Field	Display Name	Type	Required	Default	Description
`ruleName`	Rule Name	String	Yes	—	Unique firewall rule node name
`operation`	Operation	String	No	`Add`	SyncML node operation: Add (new rules), Replace (existing rules), Delete (remove a rule)
`name`	Friendly Name	String	No	—	Friendly display name for the rule
`description`	Description	String	No	—	Description for the rule
`enabled`	Enabled	Boolean	No	`true`	Enable the rule

Traffic Matching

Field	Display Name	Type	Default	Description
`actionType`	Action	Integer	`1`	0 Block, 1 Allow
`direction`	Direction	String	`OUT`	Traffic direction: IN or OUT
`profiles`	Profiles	Integer	`2147483647`	Profile bitmask: Domain 1, Private 2, Public 4, All 2147483647
`protocol`	Protocol	Integer	—	IP protocol number (0–255). Common: TCP 6, UDP 17, ICMP 1, IPv6-ICMP 58

Ports & Addresses

Field	Display Name	Type	Description
`localPortRanges`	Local Port Ranges	String	Comma-delimited local port ranges. Requires protocol 6 or 17
`remotePortRanges`	Remote Port Ranges	String	Comma-delimited remote port ranges.
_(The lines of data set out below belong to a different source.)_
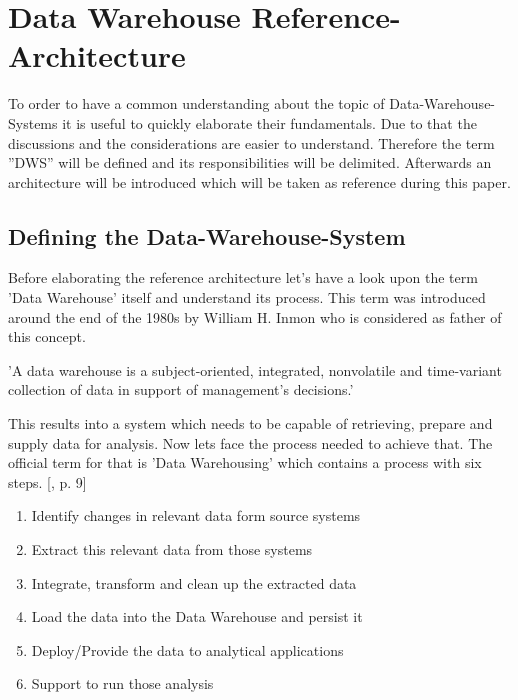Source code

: \section{Data Warehouse Reference-Architecture}
\label{sec:referenceArchitecture}
To order to have a common understanding about the topic of Data-Warehouse-Systems it is useful to quickly elaborate their fundamentals. Due to that the discussions and the considerations are easier to understand.\newline
Therefore the term ''DWS'' will be defined and its responsibilities will be delimited. Afterwards an architecture will be introduced which will be taken as reference during this paper.

\subsection{Defining the Data-Warehouse-System}
Before elaborating the reference architecture let's have a look upon the term 'Data Warehouse' itself and understand its process.\newline
This term was introduced around the end of the 1980s by William H. Inmon who is considered as father of this concept.
\begin{definition}
'A data warehouse is a subject-oriented, integrated, nonvolatile and time-variant collection of data in support of management's decisions.'\cite{buildingTheDWS}
\end{definition}
This results into a system which needs to be capable of retrieving, prepare and supply data for analysis.\newline
Now lets face the process needed to achieve that. The official term for that is 'Data Warehousing' which contains a process with six steps. [\cite{dwsRefArchitecture}, p. 9]
\begin{enumerate}
    \item Identify changes in relevant data form source systems
    \item Extract this relevant data from those systems
    \item Integrate, transform and clean up the extracted data
    \item Load the data into the Data Warehouse and persist it
    \item Deploy/Provide the data to analytical applications 
    \item Support to run those analysis
\end{enumerate}

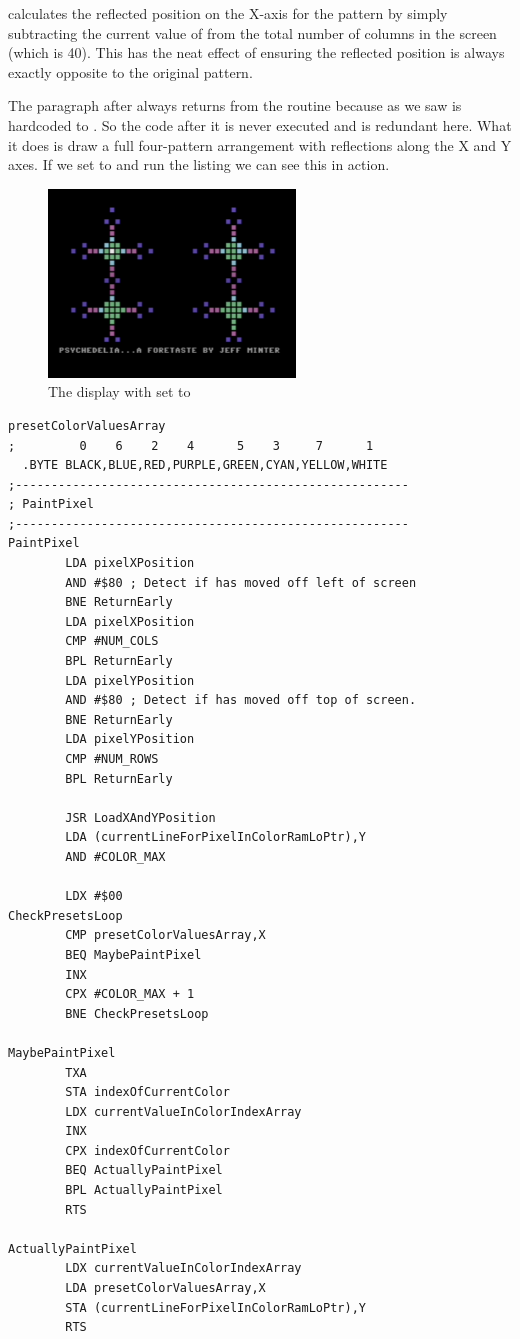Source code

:  calculates the reflected position on the X-axis for the pattern by simply subtracting the current value
of  from the total number of columns in the screen (which is 40). This has the neat effect of ensuring
the reflected position is always exactly opposite to the original pattern.

The paragraph after  always returns from the routine because as we saw  is
hardcoded to . So the code after it is never executed and is redundant here. What it does is draw a full four-pattern
arrangement with reflections along the X and Y axes. If we set  to  and run the
listing we can see this in action.


\begin{figure}[H]
    \centering
      \includegraphics[height=5cm]{src/listing_commentary/four_pattern.png}
  \caption*{The display with  set to }
\end{figure}


\clearpage
\begin{lstlisting}
presetColorValuesArray
;         0    6    2    4      5    3     7      1
  .BYTE BLACK,BLUE,RED,PURPLE,GREEN,CYAN,YELLOW,WHITE
;-------------------------------------------------------
; PaintPixel
;-------------------------------------------------------
PaintPixel   
        LDA pixelXPosition
        AND #$80 ; Detect if has moved off left of screen
        BNE ReturnEarly
        LDA pixelXPosition
        CMP #NUM_COLS
        BPL ReturnEarly
        LDA pixelYPosition
        AND #$80 ; Detect if has moved off top of screen.
        BNE ReturnEarly
        LDA pixelYPosition
        CMP #NUM_ROWS
        BPL ReturnEarly

        JSR LoadXAndYPosition
        LDA (currentLineForPixelInColorRamLoPtr),Y
        AND #COLOR_MAX

        LDX #$00
CheckPresetsLoop   
        CMP presetColorValuesArray,X
        BEQ MaybePaintPixel
        INX 
        CPX #COLOR_MAX + 1
        BNE CheckPresetsLoop

MaybePaintPixel   
        TXA 
        STA indexOfCurrentColor
        LDX currentValueInColorIndexArray
        INX 
        CPX indexOfCurrentColor
        BEQ ActuallyPaintPixel
        BPL ActuallyPaintPixel
        RTS 

ActuallyPaintPixel   
        LDX currentValueInColorIndexArray
        LDA presetColorValuesArray,X
        STA (currentLineForPixelInColorRamLoPtr),Y
        RTS 
\end{lstlisting}
\clearpage

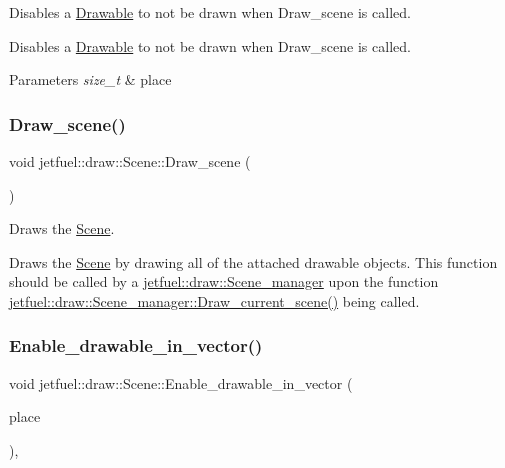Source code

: Disables a \hyperlink{classjetfuel_1_1draw_1_1Drawable}{Drawable} to not be drawn when Draw\+\_\+scene is called. 

Disables a \hyperlink{classjetfuel_1_1draw_1_1Drawable}{Drawable} to not be drawn when Draw\+\_\+scene is called.


\begin{DoxyParams}{Parameters}
{\em size\+\_\+t} & place \\
\hline
\end{DoxyParams}
\mbox{\label{classjetfuel_1_1draw_1_1Scene_a80b9b5f38022b6c2af9921656f93056b}} 
\subsubsection{\texorpdfstring{Draw\+\_\+scene()}{Draw\_scene()}}
{\footnotesize\ttfamily void jetfuel\+::draw\+::\+Scene\+::\+Draw\+\_\+scene (\begin{DoxyParamCaption}{ }\end{DoxyParamCaption})}



Draws the \hyperlink{classjetfuel_1_1draw_1_1Scene}{Scene}. 

Draws the \hyperlink{classjetfuel_1_1draw_1_1Scene}{Scene} by drawing all of the attached drawable objects. This function should be called by a \hyperlink{classjetfuel_1_1draw_1_1Scene__manager}{jetfuel\+::draw\+::\+Scene\+\_\+manager} upon the function \hyperlink{classjetfuel_1_1draw_1_1Scene__manager_a8af9a3abfd5121b1b8556342de435773}{jetfuel\+::draw\+::\+Scene\+\_\+manager\+::\+Draw\+\_\+current\+\_\+scene()} being called. \mbox{\label{classjetfuel_1_1draw_1_1Scene_a517687bb7b400a9e0b82c4c53e1939cc}} 
\subsubsection{\texorpdfstring{Enable\+\_\+drawable\+\_\+in\+\_\+vector()}{Enable\_drawable\_in\_vector()}}
{\footnotesize\ttfamily void jetfuel\+::draw\+::\+Scene\+::\+Enable\+\_\+drawable\+\_\+in\+\_\+vector (\begin{DoxyParamCaption}\item[{size\+\_\+t}]{place }\end{DoxyParamCaption})\hspace{0.3cm}{\ttfamily [inline]}, {\ttfamily [protected]}}




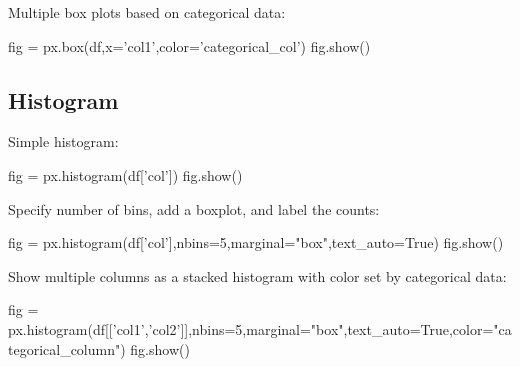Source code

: Multiple box plots based on categorical data:

\begin{pycode}
    fig = px.box(df,x='col1',color='categorical_col')
    fig.show()
\end{pycode}

\subsection{Histogram}

Simple histogram:

\begin{pycode}
    fig = px.histogram(df['col'])
    fig.show()
\end{pycode}

Specify number of bins, add a boxplot, and label the counts:

\begin{pycode}
    fig = px.histogram(df['col'],nbins=5,marginal="box",text_auto=True)
    fig.show()
\end{pycode}

Show multiple columns as a stacked histogram with color set by categorical data:

\begin{pycode}
    fig = px.histogram(df[['col1','col2']],nbins=5,marginal="box",text_auto=True,color="categorical_column")
    fig.show()
\end{pycode}
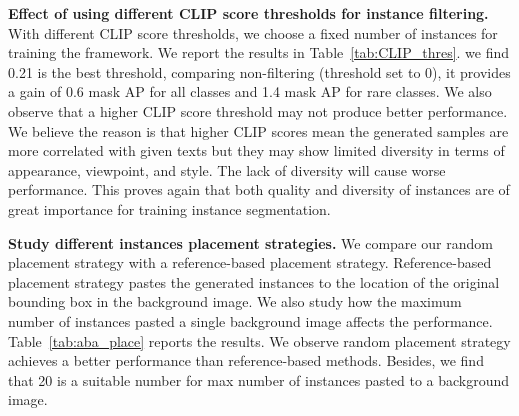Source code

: \documentclass{article}
\begin{document}
\begin{table*}[t]
  \small
  \centering
\caption{Comparision with previous methods on LVIS 1.0 validation set. }
\label{tab:LVIS1}
\end{table*}

\noindent \textbf{Effect of using different CLIP score thresholds for instance filtering. }
With different CLIP score thresholds, we choose a fixed number of instances for training the framework. We report the results in Table~\ref{tab:CLIP_thres}. we find 0.21 is the best threshold, comparing non-filtering (threshold set to 0), it provides a gain of 0.6 mask AP for all classes and 1.4 mask AP for rare classes. We also observe that a higher CLIP score threshold may not produce better performance. We believe the reason is that higher CLIP scores mean the generated samples are more correlated with given texts but they may show limited diversity in terms of appearance, viewpoint, and style. The lack of diversity will cause worse performance. This proves again that both quality and diversity of instances are of great importance for training instance segmentation.


\noindent \textbf{Study different instances placement strategies.} We compare our random placement strategy with a reference-based placement strategy. Reference-based placement strategy pastes the generated instances to the location of the original bounding box in the background image. We also study how the maximum number of instances  pasted a single background image affects the performance. Table~\ref{tab:aba_place} reports the results. We observe random placement strategy achieves a better performance than reference-based methods. Besides, we find that 20 is a suitable number for max number of instances pasted to a background image. 
\end{document}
Requires protocol 6 or 17
`localAddressRanges`	Local Address Ranges	String	Comma-delimited local address tokens
`remoteAddressRanges`	Remote Address Ranges	String	Comma-delimited remote address tokens
`remoteAddressDynamicKeywords`	Remote Address Dynamic Keywords	String	Comma-delimited dynamic keyword GUIDs

Advanced Options

Field	Display Name	Type	Description
`icmpTypesAndCodes`	ICMP Types And Codes	String	ICMP type/code list. Requires protocol 1 or 58. Windows 11 / Server 2022+ only
`interfaceTypes`	Interface Types	String	Comma-delimited values: RemoteAccess, Wireless, Lan, MBB, All
`edgeTraversal`	Edge Traversal	Boolean	Allow edge traversal for inbound traffic
`localUserAuthorizedList`	Local User Authorized List	String	Authorized local users in SDDL format
`policyAppId`	Policy App ID	String	App Control tag. Cannot be combined with `app.serviceName`

Application Matching (`app`)

Field	Display Name	Type	Description
`app.filePath`	File Path	String	Application executable path
`app.fqbn`	FQBN	String	Fully qualified binary name
`app.packageFamilyName`	Package Family Name	String	Microsoft Store app package family name
`app.serviceName`	Service Name	String	Windows service name. Cannot be combined with `policyAppId`

Deployment Behavior

Atomic blocks — FirewallRules and DynamicKeywords are emitted inside SyncML Atomic blocks. Atomic blocks are all-or-nothing: if any setting within the block is unsupported on the target OS version, the entire block fails.
OS version gating — Some fields (e.g., icmpTypesAndCodes) are only supported on Windows 11 / Server 2022 and later. Rules containing unsupported fields should be isolated into separate Atomic blocks to prevent them from causing unrelated rules to fail.
Failure isolation — To maximize deployment reliability, group rules with newer-OS-only fields separately so that a failure does not block deployment of other valid rules.